Although the large majority of people would no doubt say that the Protocol has been successful in enabling parties to settle before incurring litigation costs there has been some criticism.  Some say the Protocol forced parties to spend a disproportionate amount of time (and money) at that early stage leading some defendants to use the Protocol for their tactical advantage by unnecessarily extending the process to try to wear claimants out.

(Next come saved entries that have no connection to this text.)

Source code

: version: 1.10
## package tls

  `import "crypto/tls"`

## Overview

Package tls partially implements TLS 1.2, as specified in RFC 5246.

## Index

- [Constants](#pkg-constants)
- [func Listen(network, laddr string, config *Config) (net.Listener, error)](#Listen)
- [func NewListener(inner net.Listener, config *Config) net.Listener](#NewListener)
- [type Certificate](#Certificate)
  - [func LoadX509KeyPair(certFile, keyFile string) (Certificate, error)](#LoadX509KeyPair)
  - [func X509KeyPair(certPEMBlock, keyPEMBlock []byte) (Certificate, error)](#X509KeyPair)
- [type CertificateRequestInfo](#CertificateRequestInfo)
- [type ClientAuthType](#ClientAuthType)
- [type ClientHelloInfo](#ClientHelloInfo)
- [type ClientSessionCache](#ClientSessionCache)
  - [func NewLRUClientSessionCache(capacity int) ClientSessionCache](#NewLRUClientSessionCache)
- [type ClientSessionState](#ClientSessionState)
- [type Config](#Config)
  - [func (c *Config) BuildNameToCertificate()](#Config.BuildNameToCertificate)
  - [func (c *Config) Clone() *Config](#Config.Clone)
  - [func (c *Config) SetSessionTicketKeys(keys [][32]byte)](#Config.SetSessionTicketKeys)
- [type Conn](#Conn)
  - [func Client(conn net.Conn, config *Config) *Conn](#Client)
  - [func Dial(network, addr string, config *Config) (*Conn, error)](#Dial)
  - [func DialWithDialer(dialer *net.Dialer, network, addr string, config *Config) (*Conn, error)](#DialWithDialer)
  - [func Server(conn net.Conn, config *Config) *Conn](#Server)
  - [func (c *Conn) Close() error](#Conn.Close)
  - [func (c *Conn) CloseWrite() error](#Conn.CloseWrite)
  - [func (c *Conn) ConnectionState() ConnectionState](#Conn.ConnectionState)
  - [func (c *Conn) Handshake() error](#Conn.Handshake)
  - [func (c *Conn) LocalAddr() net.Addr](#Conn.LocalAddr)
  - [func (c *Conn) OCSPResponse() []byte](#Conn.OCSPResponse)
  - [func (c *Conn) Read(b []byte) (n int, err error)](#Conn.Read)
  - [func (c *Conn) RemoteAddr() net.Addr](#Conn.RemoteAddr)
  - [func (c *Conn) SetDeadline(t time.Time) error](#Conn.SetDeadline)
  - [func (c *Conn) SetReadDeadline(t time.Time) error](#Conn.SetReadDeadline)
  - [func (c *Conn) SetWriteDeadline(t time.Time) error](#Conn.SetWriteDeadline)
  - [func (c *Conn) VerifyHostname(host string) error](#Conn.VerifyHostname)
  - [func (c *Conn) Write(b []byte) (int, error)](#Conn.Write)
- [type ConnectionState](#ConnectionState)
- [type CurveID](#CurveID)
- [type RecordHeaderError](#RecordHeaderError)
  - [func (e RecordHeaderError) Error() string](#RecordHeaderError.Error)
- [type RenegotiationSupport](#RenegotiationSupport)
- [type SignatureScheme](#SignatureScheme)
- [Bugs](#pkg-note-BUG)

The 2nd Edition of the Protocol has now been launched and came in to force on 9 November 2016.  The effect of the updates to the Protocol include that:


  • It is expressly stated that the Court will only in exceptional circumstances impose cost penalties on a party that has failed to comply with the Protocol.  It then goes even further by saying the Protocol must not be used as a tactical device or to generate unnecessary costs.  This should help rebuff canny defendants trying to use the Protocol as a way of dragging out the pre-action process as a claimant can point to these parts of the updated Protocol.
  • In claims of a modest value the Letter of Claim and response can be simple and in all cases the costs incurred should be proportionate to the complexity and value of the claim.  This will give parties more confidence to issue at earlier stages should they want to in order to keep the overall costs proportionate.
  • Previously a potential defendant could by agreement have its deadline for serving a response extended by up to 3  months.  Now, although the parties can still agree to longer periods for compliance no extension shall exceed 28 days.  That will make it tricky in some cases for defendants to respond within the allowed time but as the response now only needs to be a brief and proportionate summary of the defendant’s position this will hopefully be manageable.
  • The parties should now normally aim to meet within 21 days of the potential defendant’s letter of response.  Shortening the timeframe will hopefully keep up the momentum created by the parties exchanging early correspondence setting out their positions.
  • The parties may agree to engage a “referee” (who will not be a Judge) to assist them in participating and complying with the Protocol.  A cost (currently £3,500 plus VAT) will be incurred to use this referee procedure and both parties need to agree to use it so the uptake (at least at first) may not be significant but such a procedure may be useful if the parties disagree on what progress has been made.


Overall the 2nd Edition of the Protocol appears to deal with the main issues raised about the previous edition but the tightened timeframes and referee procedure may lead to other issues becoming more frequent.  We will see what happens!